O Brasil apresenta defasagem histórica na aprendizagem e no ensino de matemática. É o que apontam os principais indicadores de avaliação da Educação Básica, como o Índice de Desenvolvimento da Educação Básica (Ideb) e o Sistema de Avaliação da Educação Básica (Saeb), bem como pesquisas globais. Com o fim do ano letivo, esse pode ser mais um fator a impactar os estudantes, em especial os que têm dificuldades na disciplina.

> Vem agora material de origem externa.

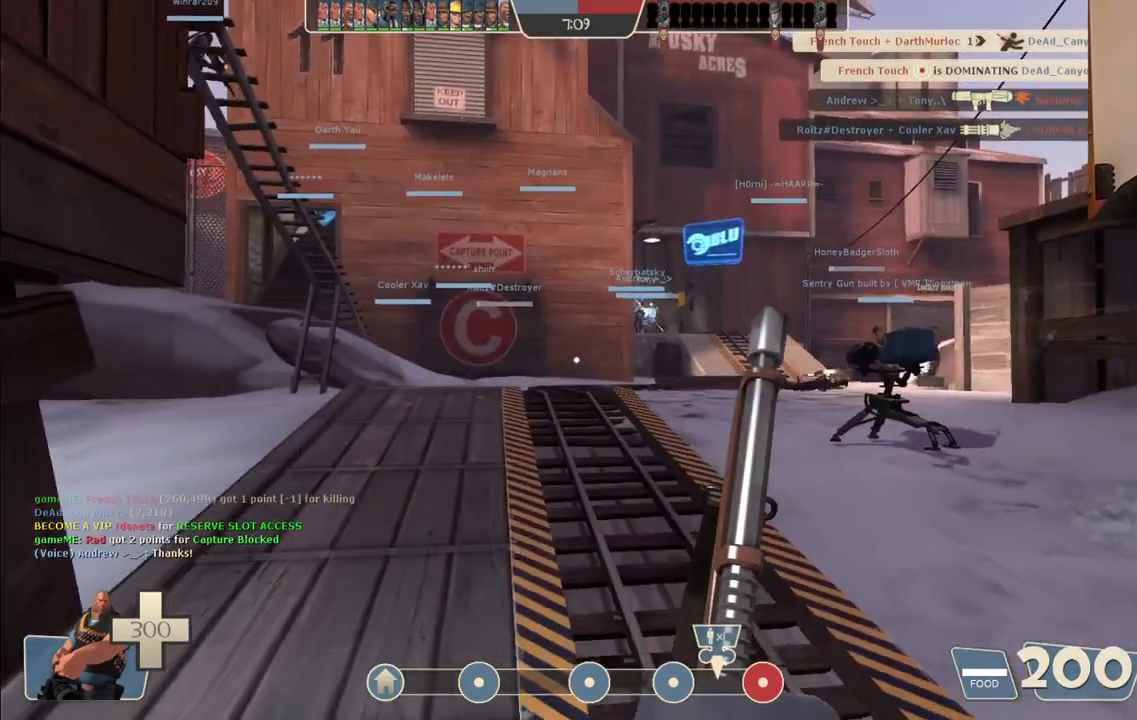
{"buttons": [], "left_stick": "up", "right_stick": "center", "events": []}
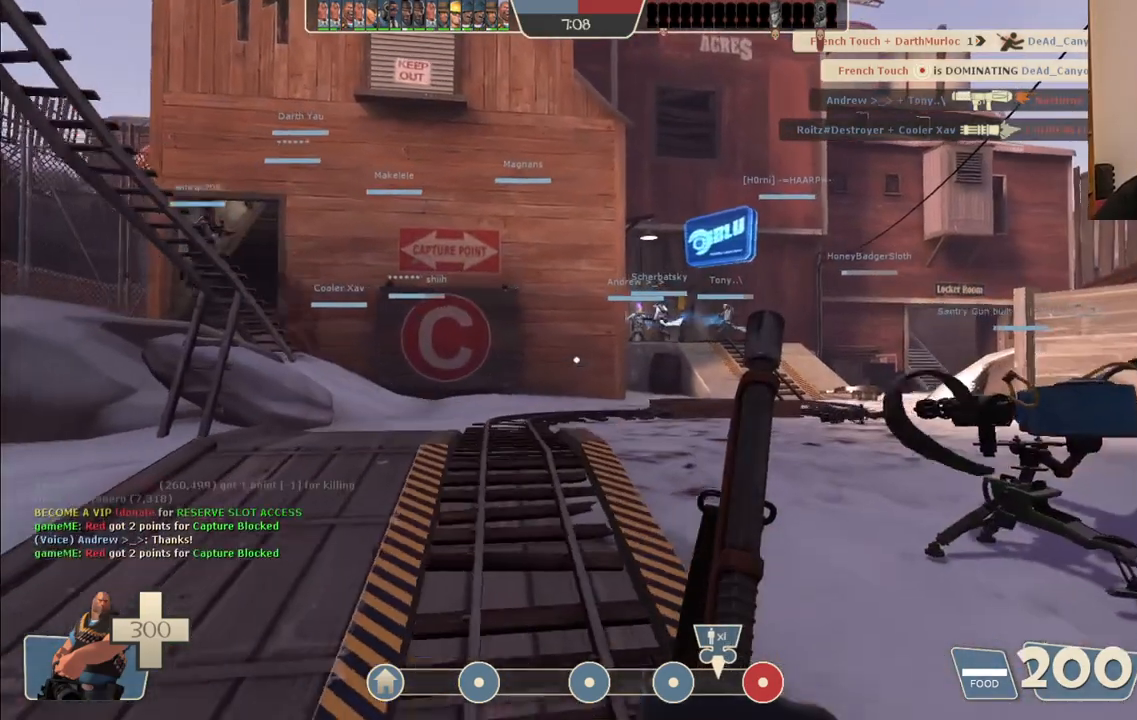
{"buttons": [], "left_stick": "up", "right_stick": "center", "events": []}
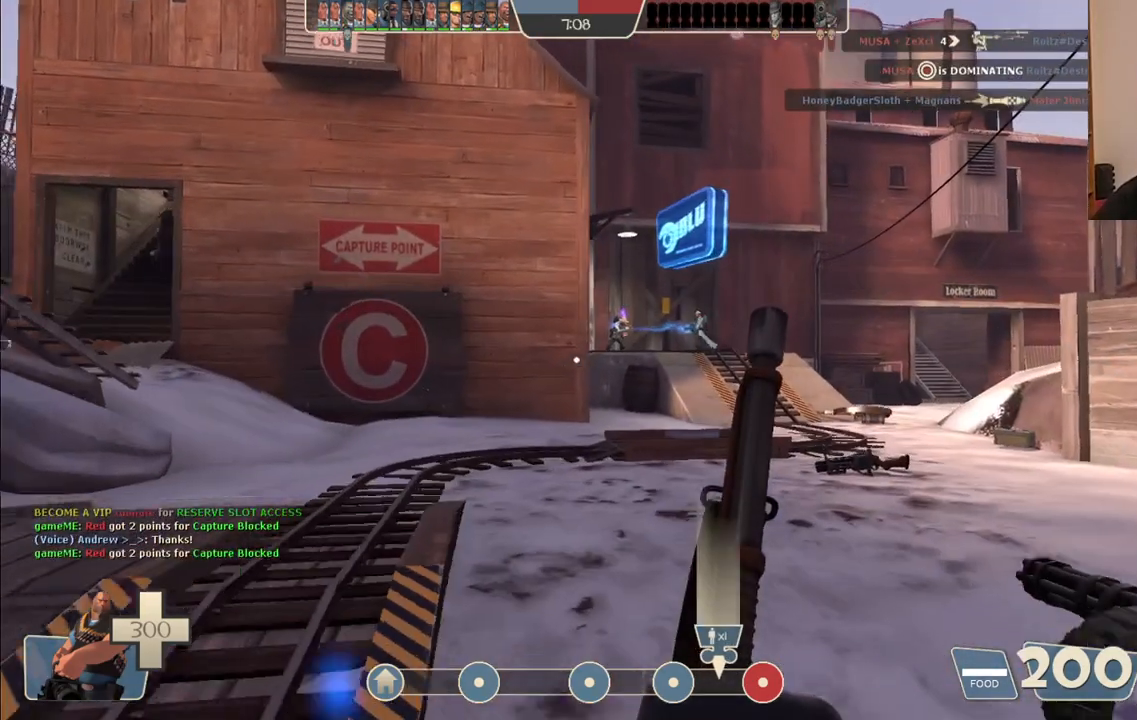
{"buttons": [], "left_stick": "up", "right_stick": "center", "events": []}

Conforme os dados mais recentes do Programa Internacional de Avaliação de Estudantes (Pisa), em 2022, apenas 27% dos alunos brasileiros de 15 anos de idade atingiram o nível mínimo de proficiência em matemática. A média dos países da Organização para a Cooperação e Desenvolvimento Econômico (OCDE) é de 69%.

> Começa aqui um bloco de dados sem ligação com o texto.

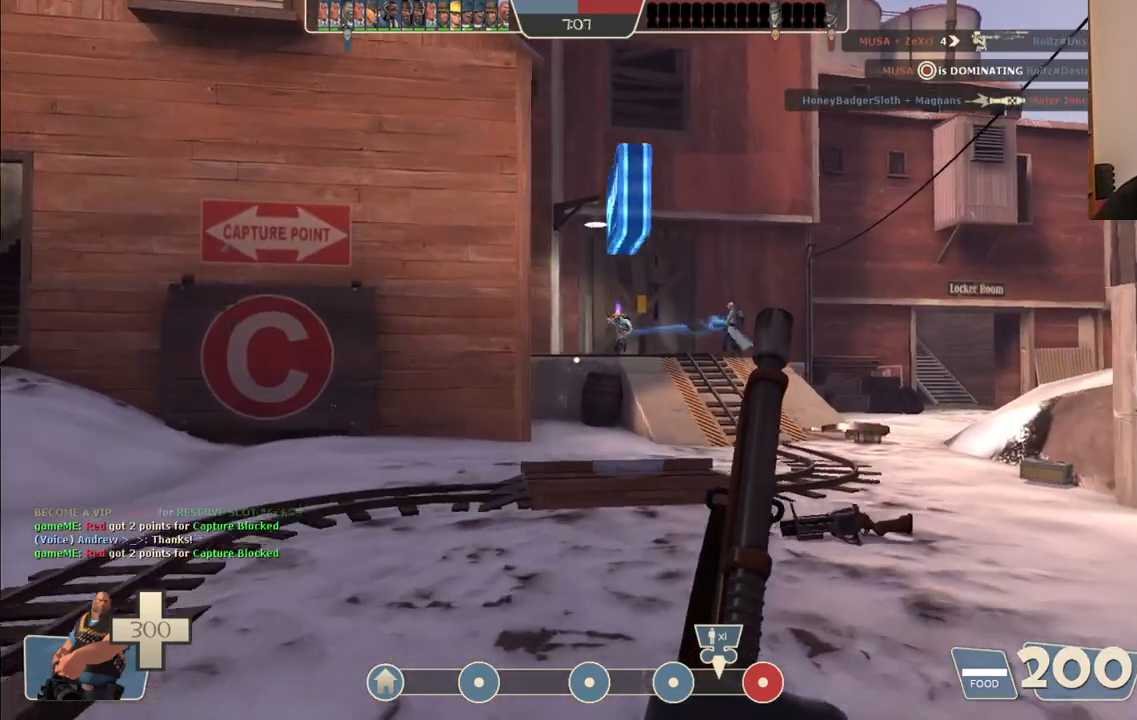
{"buttons": [], "left_stick": "up", "right_stick": "center", "events": []}
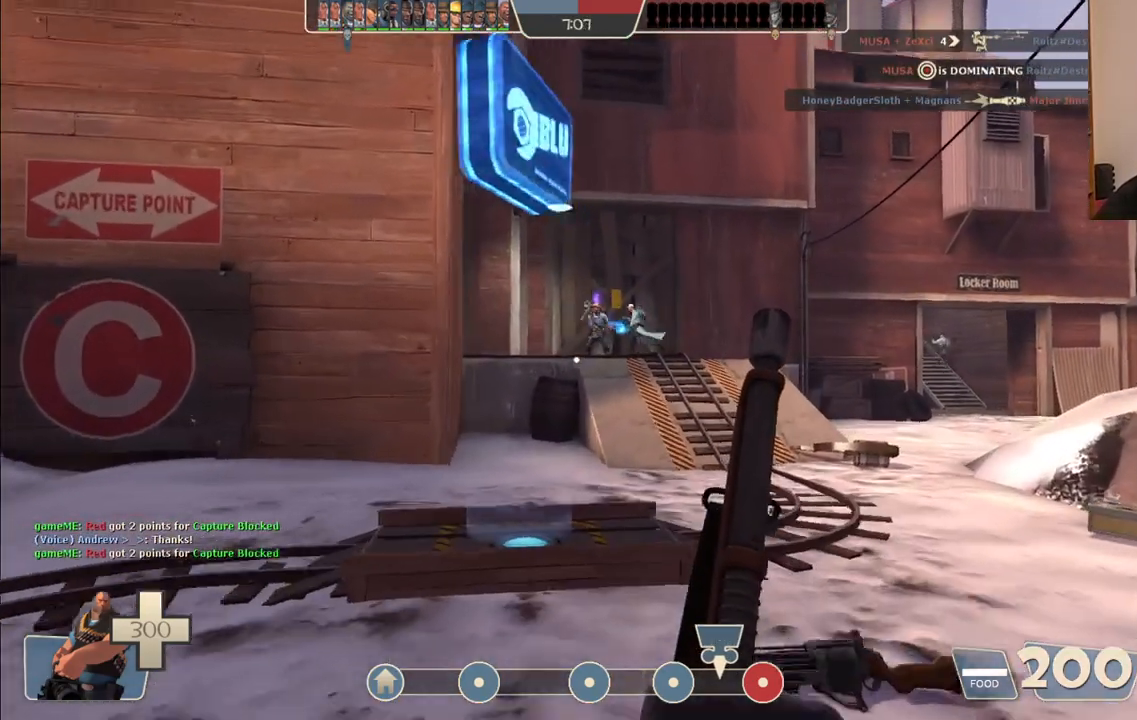
{"buttons": [], "left_stick": "up", "right_stick": "center", "events": []}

Realizado a cada três anos, o estudo avalia o conhecimento dos estudantes em Matemática, Ciências e leitura. No total, 10,7 mil alunos de 599 escolas no país passaram pela avaliação em 2022. As notas dos jovens em matemática caíram de 383,6, em 2018, para 378,7 no último levantamento. A pesquisa dá notas de zero a 600 pontos – quanto mais alto o valor, melhor a avaliação.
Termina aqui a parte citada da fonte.